Golding’s boys soon break into two camps, each with a rival leader. Bloodletting ensues – both of wild pigs for food, and of their fellows in tribal frenzies. These were confronting performances in our Playhouse – it was not for the squeamish. But since the novel had been adapted to a briefer stage play, and that play condensed further for our purpose, there seemed a surfeit of unrelenting brutality and seething evil. In the longer original novel there were more nuanced traces of humanity surfacing, of the good at work.
Little surprise then that, given the intensity of the experience, both actors and some of the student audience developed theories about human nature. Society seems merely a thin veneer holding back “nature red in tooth and claw”. Without the imposition of laws and authority we revert to our fundamental worst.

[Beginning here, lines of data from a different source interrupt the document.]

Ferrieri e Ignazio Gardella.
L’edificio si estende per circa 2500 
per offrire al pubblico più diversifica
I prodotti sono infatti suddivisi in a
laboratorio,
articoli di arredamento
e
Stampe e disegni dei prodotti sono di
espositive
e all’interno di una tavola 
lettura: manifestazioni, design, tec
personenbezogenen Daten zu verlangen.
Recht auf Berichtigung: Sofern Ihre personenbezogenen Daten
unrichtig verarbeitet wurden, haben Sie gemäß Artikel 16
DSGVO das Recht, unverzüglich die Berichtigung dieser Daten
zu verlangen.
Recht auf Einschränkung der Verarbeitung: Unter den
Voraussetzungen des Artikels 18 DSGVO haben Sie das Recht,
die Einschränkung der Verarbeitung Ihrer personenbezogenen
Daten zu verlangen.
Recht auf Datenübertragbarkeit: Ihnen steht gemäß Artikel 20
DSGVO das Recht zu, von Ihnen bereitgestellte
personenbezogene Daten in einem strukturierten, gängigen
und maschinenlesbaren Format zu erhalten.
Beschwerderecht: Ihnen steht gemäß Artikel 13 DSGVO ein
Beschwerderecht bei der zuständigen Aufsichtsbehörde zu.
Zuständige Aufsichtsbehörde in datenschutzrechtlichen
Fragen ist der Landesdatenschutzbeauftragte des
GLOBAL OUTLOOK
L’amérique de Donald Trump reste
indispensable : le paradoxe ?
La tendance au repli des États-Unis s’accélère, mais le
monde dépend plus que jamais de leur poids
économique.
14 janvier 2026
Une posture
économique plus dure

In the program notes, some of our actors gave expression to these beliefs:
- “I learnt about the connections between the play and society and how it grows to prove itself a vessel of great evil.”

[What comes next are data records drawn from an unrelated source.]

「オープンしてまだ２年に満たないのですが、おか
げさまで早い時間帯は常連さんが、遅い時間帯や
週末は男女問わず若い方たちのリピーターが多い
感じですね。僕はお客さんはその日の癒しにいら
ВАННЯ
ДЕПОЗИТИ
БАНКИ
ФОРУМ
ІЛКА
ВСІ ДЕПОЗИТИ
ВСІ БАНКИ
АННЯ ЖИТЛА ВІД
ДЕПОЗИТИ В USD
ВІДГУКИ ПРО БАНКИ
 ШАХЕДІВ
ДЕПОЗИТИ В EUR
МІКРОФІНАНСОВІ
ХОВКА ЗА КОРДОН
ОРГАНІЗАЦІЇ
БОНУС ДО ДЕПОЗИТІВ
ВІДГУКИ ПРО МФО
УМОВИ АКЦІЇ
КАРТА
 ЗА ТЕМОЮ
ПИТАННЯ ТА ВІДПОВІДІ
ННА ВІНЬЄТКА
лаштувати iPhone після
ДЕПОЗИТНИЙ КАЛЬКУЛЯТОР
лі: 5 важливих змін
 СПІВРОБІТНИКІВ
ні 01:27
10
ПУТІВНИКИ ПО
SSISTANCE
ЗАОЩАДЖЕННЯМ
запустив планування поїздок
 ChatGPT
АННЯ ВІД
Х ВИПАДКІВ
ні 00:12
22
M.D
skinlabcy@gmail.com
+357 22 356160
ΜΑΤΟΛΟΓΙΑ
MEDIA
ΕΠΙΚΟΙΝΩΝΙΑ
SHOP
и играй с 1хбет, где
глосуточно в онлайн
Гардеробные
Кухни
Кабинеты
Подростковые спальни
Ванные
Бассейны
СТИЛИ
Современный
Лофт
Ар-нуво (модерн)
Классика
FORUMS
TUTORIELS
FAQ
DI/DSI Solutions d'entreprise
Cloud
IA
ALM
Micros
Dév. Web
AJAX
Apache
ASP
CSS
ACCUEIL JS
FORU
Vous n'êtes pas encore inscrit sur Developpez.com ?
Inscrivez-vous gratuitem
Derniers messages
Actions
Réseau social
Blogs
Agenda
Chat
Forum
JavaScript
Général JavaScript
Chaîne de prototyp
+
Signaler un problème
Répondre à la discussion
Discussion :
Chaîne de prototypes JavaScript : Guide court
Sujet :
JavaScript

- “I learnt that when anyone is put in a life-or-death situation, capacity for evil is greatly increased.”
- “This production has taught me that evil … exists within all of us.”
- “This production teaches that, at their core, humans will have a far greater capacity for evil when stripped away from the order of the world.”
And such assessments as these are understandable.
But others detected a balance:
- “The play frames humanity in a negative light but also shows glimmers of hope seeping through.”
- “This production taught me that, after the killings and fighting, there is always a sombre moment of reflection. It is in these parts of the production that I found an underlying optimism.”
Our Catholic theology has always asserted that we human persons are fundamentally good. God declared it so on the sixth day of the Genesis creation. God created man and woman and “saw that it was very good”. We have defended that very strongly in the face of some other Christian traditions that have even described humankind as inherently evil.
I am glad to see the boys wrestling with such philosophical and theological positions. “Question everything!”, as we encourage. But our faith remains one of freedom and hope. In that light, I would like them to be able to share an admission of that often grim French existentialist author, Albert Camus. He once said, to the surprise of many, “In the midst of winter, I finally learned that there was in me an invincible summer.”
For four centuries in our Jesuit tradition, plays have always had a place in schools – particularly as an exploration of values and virtue, of human nature, and of places where God might be found. ‘Lord of the Flies’ was part of that instructive tapestry of the stage.